Practice Problem 1: Rotational Kinetic Energy

To solve this problem:

1. Identify the given values:

• Mass (m) = 2.0 kg
• Radius (r) = 0.15 m
• Angular velocity (ω) = 5.0 rad/s
• Moment of inertia formula: $I = \frac{2}{5}mr^2$

1. Calculate the moment of inertia: $I = \frac{2}{5}mr^2 = \frac{2}{5} \times 2.0 \times (0.15)^2 = \frac{2}{5} \times 2.0 \times 0.0225 = 0.018 \text{ kg} \cdot \text{m}^2$

2. Calculate the rotational kinetic energy: $K = \frac{1}{2}I\omega^2 = \frac{1}{2} \times 0.018 \times (5.0)^2 = 0.225 \text{ J}$

The rotational kinetic energy of the sphere is 0.225 joules.

Practice Problem 2: Combined Kinetic Energy

To solve this problem:

1. Identify the given values:

• Mass (m) = 5.0 kg
• Radius (r) = 0.10 m
• Linear speed (v) = 3.0 m/s
• Moment of inertia formula: $I = \frac{1}{2}mr^2$

1. For rolling without slipping, the relationship between linear and angular speed is: $v = r\omega$ or $\omega = \frac{v}{r} = \frac{3.0}{0.10} = 30 \text{ rad/s}$

2. Calculate the moment of inertia: $I = \frac{1}{2}mr^2 = \frac{1}{2} \times 5.0 \times (0.10)^2 = 0.025 \text{ kg} \cdot \text{m}^2$

3. Calculate the translational kinetic energy: $K_{trans} = \frac{1}{2}mv^2 = \frac{1}{2} \times 5.0 \times (3.0)^2 = 22.5 \text{ J}$

4. Calculate the rotational kinetic energy: $K_{rot} = \frac{1}{2}I\omega^2 = \frac{1}{2} \times 0.025 \times (30)^2 = 11.25 \text{ J}$

5. Calculate the total kinetic energy: $K_{total} = K_{trans} + K_{rot} = 22.5 + 11.25 = 33.75 \text{ J}$

The total kinetic energy of the rolling cylinder is 33.75 joules.

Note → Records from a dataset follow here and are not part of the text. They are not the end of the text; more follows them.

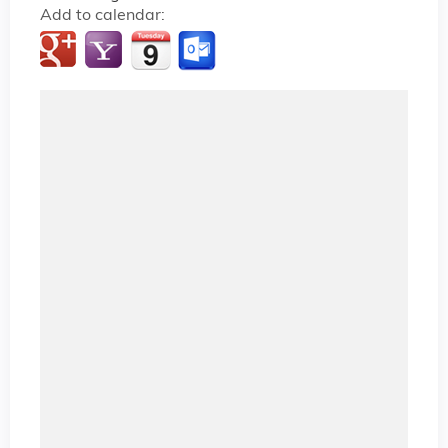
Add to calendar: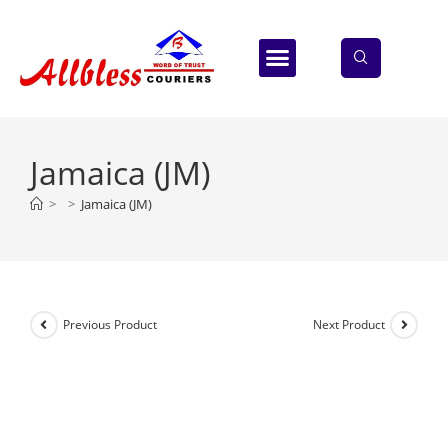
ABOUT US
CONTACT US
Jamaica (JM)
>
>
Jamaica (JM)
Previous Product
Next Product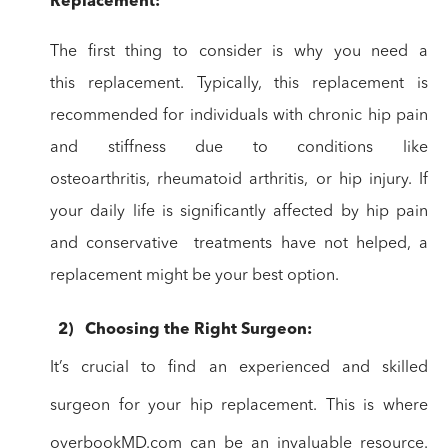
Replacement:
The first thing to consider is why you need a
this
replacement. Typically, this replacement is
recommended for individuals with
chronic hip pain
and stiffness due to conditions like
osteoarthritis,
rheumatoid arthritis, or hip injury. If
your daily life is significantly
affected by hip pain
and conservative treatments
have not helped, a
replacement might be your best option.
2)
Choosing
the Right Surgeon:
It’s crucial to find an experienced and skilled
surgeon for
your hip replacement. This is where
overbookMD.com can be an invaluable
resource.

Practice Problem 3: Energy Conservation

To solve this problem:

1. Identify the given values:

• Mass (m) = 1.0 kg
• Radius (r) = 0.20 m
• Height (h) = 0.50 m
• Moment of inertia formula: $I = \frac{2}{5}mr^2$

1. Apply conservation of energy: Gravitational potential energy at the top equals total kinetic energy at the bottom. $mgh = K_{total} = K_{trans} + K_{rot}$

2. For a solid sphere rolling without slipping, the relationship between translational and rotational kinetic energy is: $K_{rot} = \frac{I\omega^2}{2} = \frac{I}{2} \times \frac{v^2}{r^2} = \frac{I}{2r^2} \times v^2$

3. Substitute the moment of inertia: $K_{rot} = \frac{\frac{2}{5}mr^2}{2r^2} \times v^2 = \frac{1}{5}mv^2$

4. Therefore: $K_{total} = K_{trans} + K_{rot} = \frac{1}{2}mv^2 + \frac{1}{5}mv^2 = \frac{7}{10}mv^2$

5. From conservation of energy: $mgh = \frac{7}{10}mv^2$

6. Solve for v: $v^2 = \frac{10gh}{7} = \frac{10 \times 9.8 \times 0.50}{7} = 7.0$ $v = 2.65 \text{ m/s}$

7. Calculate the total kinetic energy: $K_{total} = \frac{7}{10}mv^2 = \frac{7}{10} \times 1.0 \times 7.0 = 4.9 \text{ J}$

The total kinetic energy of the sphere at the bottom of the ramp is 4.9 joules.